## [SUPPLIED MATERIAL]
________________________________________

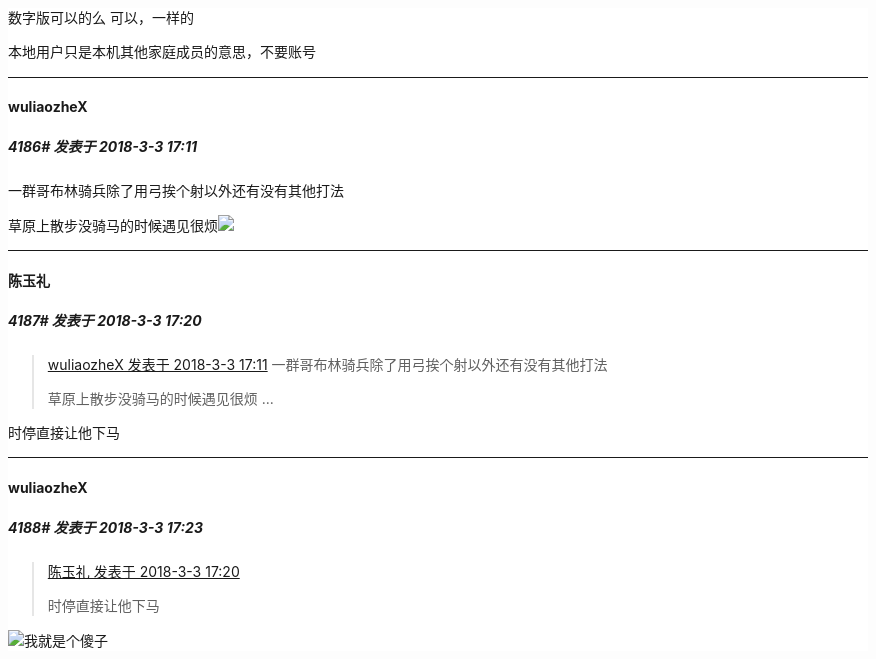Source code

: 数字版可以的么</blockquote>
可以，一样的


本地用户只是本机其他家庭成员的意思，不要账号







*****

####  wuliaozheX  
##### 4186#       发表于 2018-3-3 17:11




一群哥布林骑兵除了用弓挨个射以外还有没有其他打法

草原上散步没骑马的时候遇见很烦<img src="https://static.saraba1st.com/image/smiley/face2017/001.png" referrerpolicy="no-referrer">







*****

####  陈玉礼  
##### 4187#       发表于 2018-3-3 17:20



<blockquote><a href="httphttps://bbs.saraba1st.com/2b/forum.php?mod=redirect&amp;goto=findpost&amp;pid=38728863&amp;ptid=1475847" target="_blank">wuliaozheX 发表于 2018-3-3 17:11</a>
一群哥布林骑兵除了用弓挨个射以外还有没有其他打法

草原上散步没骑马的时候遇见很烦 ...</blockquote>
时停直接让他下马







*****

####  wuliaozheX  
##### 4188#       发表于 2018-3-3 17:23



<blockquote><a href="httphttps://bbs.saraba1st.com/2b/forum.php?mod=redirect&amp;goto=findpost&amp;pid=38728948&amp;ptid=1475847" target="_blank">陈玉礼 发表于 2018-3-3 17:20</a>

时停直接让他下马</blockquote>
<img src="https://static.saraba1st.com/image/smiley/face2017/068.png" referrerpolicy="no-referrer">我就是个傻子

________________________________________

## [TASK GOAL]
Each line holding the word "static" must be pulled from the records.

## [RESULT]
草原上散步没骑马的时候遇见很烦<img src="https://static.saraba1st.com/image/smiley/face2017/001.png" referrerpolicy="no-referrer">
<img src="https://static.saraba1st.com/image/smiley/face2017/068.png" referrerpolicy="no-referrer">我就是个傻子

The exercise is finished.